Editor’s Note: This piece originally appeared in Religion News Service.
In the New Testament’s Letter of Paul to the Galatians, the apostle Paul wrote, “I am astonished that you are so quickly deserting the one who called you by the grace of Christ and are turning to a different Gospel — which is really no gospel at all. Evidently some people are throwing you into confusion and are trying to pervert the gospel of Christ.”
Those words ring true today. “A different Gospel… which is really no gospel at all.” That’s what Christian nationalism is: A confusing perversion of the gospel of Christ. It uses the language of our faith, and the symbols of our faith, but betrays the heart of our faith. As Amanda Tyler, the executive director of the Baptist Joint Committee on Religious Liberty has said, Christian nationalism “uses Jesus as a mascot” to disguise racism, xenophobia, and hatred.
The word Christian means “Christlike,” meaning that Christians are supposed to act like Jesus, the person we remember this Christmas season as “the Prince of Peace.” On this Epiphany (which means “to make manifest”), we remember Jesus is God’s love made flesh. To be a Christian is to model our lives after Christ.
This is why the insurrection is especially offensive to us as Christians. There is nothing Christ-like about what happened on January 6, 2021. Those who assaulted the Capitol two years ago may have had Jesus on their banners and flags, but there was nothing Christlike about their actions.
It was Christ who said, “They will know you are my disciples by your love” — not by your flags or bumper stickers or t-shirts, but by our love. No matter how many “Jesus saves” flags you wave as you demonstrate, if it doesn’t smell like Jesus, and sound like Jesus, and love like Jesus, it is not Christian.

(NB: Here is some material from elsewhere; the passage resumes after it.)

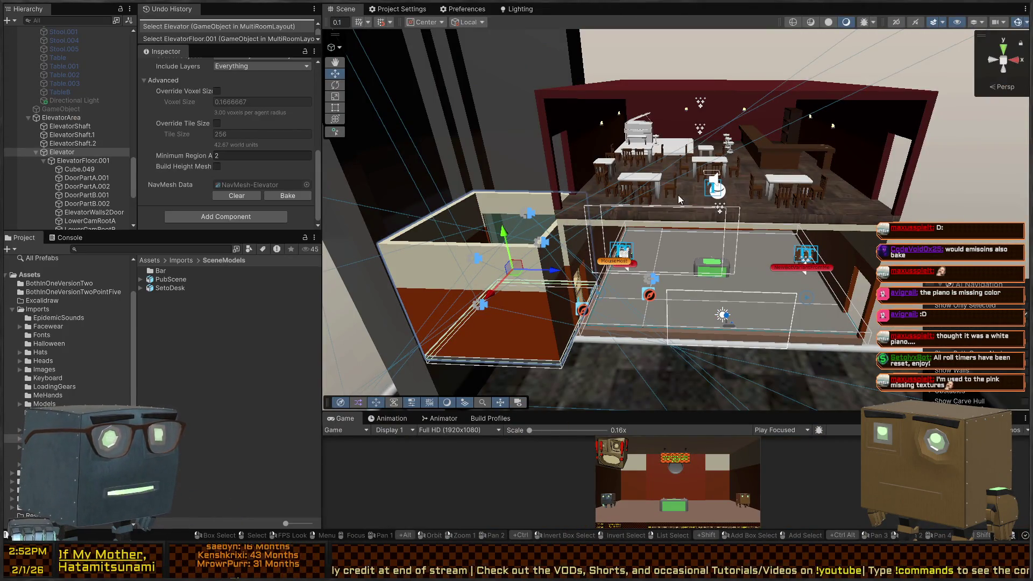
{"action": "left_click", "coordinate": [661, 198]}
{"action": "key", "text": "f"}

We know what the love Jesus proclaimed looks like. In another letter, to the Christians at Corinth, Paul describes it as kind and patient. Love doesn’t envy or boast. It is not easily angered. We know that love isn’t arrogant or rude. Love is not self-seeking. Love is not forceful or violent. Love doesn’t kill people. Love protects. Love always trusts, always hopes, always perseveres. Love never fails.
What happened on January 6 was not love, was not Christlike, was not Christian at all. It was a perversion of the gospel of Christ. It was not a gospel at all. We know because at the heart of the word “gospel” is good.
What we saw on January 6 was the deadly, perverted “gospel” of Christian nationalism.
Mother Teresa once said, “Sometimes our problem is that the circle we put around our family is too small.” That’s what nationalism is: too small. It is putting too small a circle around our human family.
In my evangelical Christian tradition, we like to say that being a Christian is about being “born again.” To be a Christian is about having a new sense of family, a new way of belonging, a fidelity that runs deeper than biology, an allegiance to something bigger than a nation.
Jesus is continually stretching the confines of our love. It’s why he said that we are not just to love our friends, but also our enemies. It’s why he had some hard things to say about biological family, because that’s often where love stops. Jesus invites anyone that would dare follow him to be “born again” — to love beyond DNA and biological family. We are to love beyond our own nation.
This is why “America First” is a theological heresy, as is Christian nationalism. It’s not wrong to love our own people, but our love should not stop at the border. We are to recognize that if someone is hurting on the other side of the border wall, their pain is as tragic as if they were our own mom or dad or daughter.
It is not wrong to let our faith inform our politics, but Christian nationalism puts faith in the service of politics. My friend Tony Campolo, with whom I co-founded Red Letter Christians, often says: “When you mix Christianity with political power, it’s like mixing ice cream with cow manure. It doesn’t really hurt the manure, but it sure does ruin the ice cream.”
On this solemn anniversary of the attack on the Capitol two years ago, our faith is still being perverted. It is being abused in the pursuit of political power. It is as if many Christians have never heard the words of our Savior, “What good is it for a person to gain the whole world and lose their soul?”